Selbst die Pflanzen am Rand überleben das wenn man mit reichlich Wasser hinter spült.


----------



## drwr (16. Okt. 2010)

*AW: Farbiger Kies*

Hallo Jörg,

wenns Dich interessiert ich habe einen Bekannten der mir das Zeug besorgt hat.
Über diese Art von Glaskies kannst Du übrigends barfuß gehen ohne Blutverlust.

Gruß Wolfgang


----------



## buddler (16. Okt. 2010)

*AW: Farbiger Kies*

jetzt hab ich schon 2 sack bestellt.
mal sehen wie das zeug ist.
wie würde denn die lieferung von deinem kollegen ablaufen?
gruß jörg


----------



## drwr (16. Okt. 2010)

*AW: Farbiger Kies*

Hallo,

ich bräuchte die Menge, er gibt mir dann den Preis und wenns wäre verschickt er direkt.
So war´s bei mir.

Gruß Wolfgang


----------



## buddler (17. Okt. 2010)

*AW: Farbiger Kies*

hast ne PN


----------



## buddler (22. Okt. 2010)

*AW: Farbiger Kies*

moi,moin!
hab gestern den glassplit erhalten.
40 kg für 50 euro.ich muß sagen,daß mir das zeug recht gut gefällt.wird bestimmt einige möglichkeiten geben,farbliche akzente im garten zu setzen.
extrem scharfe stellen sind eigendlich nicht am split zu finden.kanten sind doch schon abgerundet.
wird wohl getrommelt sein.
allerdings gibt es auch noch feineres zeug,das für den fußboden bereich eingesetzt werden kann.
auf diesem granulat kann man dann auch barfuß laufen.
für den außenbereich im garten reicht dieser split aber vollkommen aus.
hier die bilder dazu.
gruß jörg


----------



## Zuckerschniss (22. Okt. 2010)

*AW: Farbiger Kies*

Hallo zusammen,

mal ne Frage an Wolfgang: Wie sieht der farbige Glas-Split im Frühjahr aus, nachdem Laub und Schmutz den ganzen Winter drauf gelegen haben? 

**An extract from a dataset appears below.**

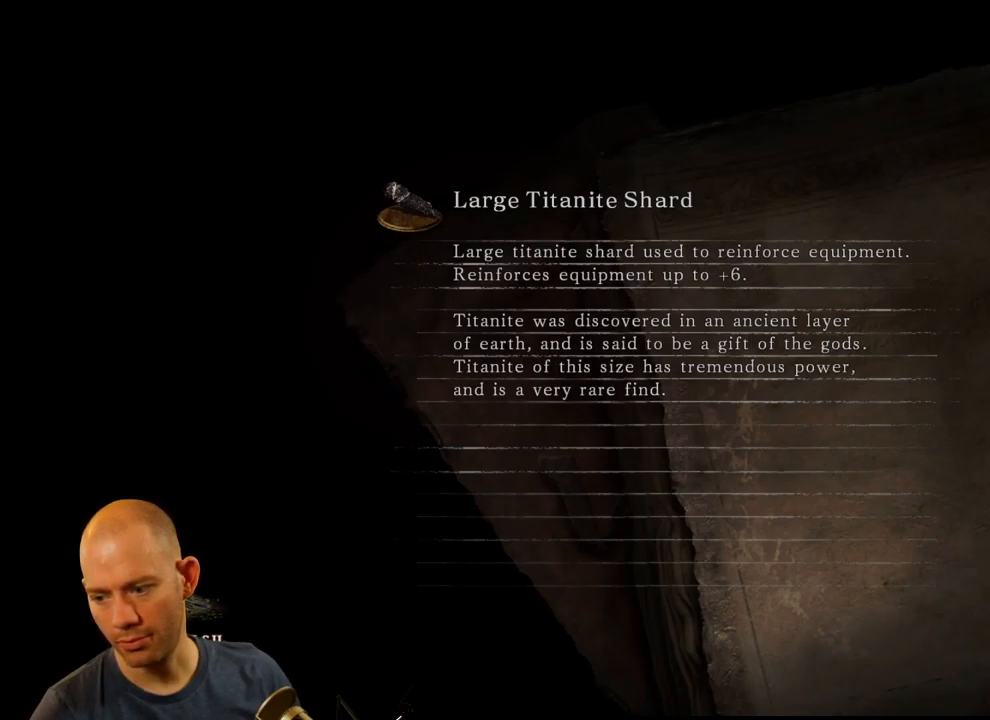
{"buttons": ["L2", "R1"], "left_stick": "center", "right_stick": "center", "events": [[250, "L2", "up"], [417, "L2", "down"]]}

Ich liege im Frühjahr immer im Liegestuhl  und beobachte meinen Nachbar, der mit viel Aufwand seinen Kies rausschüppt , im Wassereimer wäscht und wieder reinlegt. Ist das bei Glas auch so?


----------



## drwr (22. Okt. 2010)

*AW: Farbiger Kies*

Hallo,

bei Glas ist das nicht so. Ich hatte vorher weißen Kies . Aber eben nur 2 - 3 Monate, dann war er grün.
Bei dem Glaskies ist das besser, aber nach 2 - 3 Jahren ist auch da eine Reinigung
angesagt.
Dabei decke ich den Bereich allerdings im Herbstund Winter mit einer Plane ab, ich bück´mich so chwer und meine Frau sagt immer das sei mein Hobby ...
Die Reinigung nehme ich mit verdünntem Wofasteril vor oder Wasserstoffperoxid.
Macht alles weiß , nimm den Rest für die Zähne !!

Gruß Wolfgang


----------



## buddler (23. Okt. 2010)

*AW: Farbiger Kies*

oder für die haare,macht schön blond
wie hast du eigendlich die formen so schön hinbekommen.ist das gegen verrutschen gesichert an den rändern oder bleibt das so liegen.ich meine jetzt die form von deinem glaskoi.
sieht schick aus.
gruß jörg


----------



## drwr (23. Okt. 2010)

*AW: Farbiger Kies*

Hallo Jörg,

der Aufbau ist folgender :

1. Erde abtragen
2. Folie auf die Erde , die beste ist die aus dem Straßenbau , läßt Wasser durch
3. Blechstreifen zuschneiden lassen in der nötigen Höhe und in Form biegen
4. Blechstreifen fixieren
5. Glaskies auffüllen
6. sich freuen

Gruß Wolfgang


----------



## buddler (23. Okt. 2010)

*AW: Farbiger Kies*

danke schöööööööööööön


----------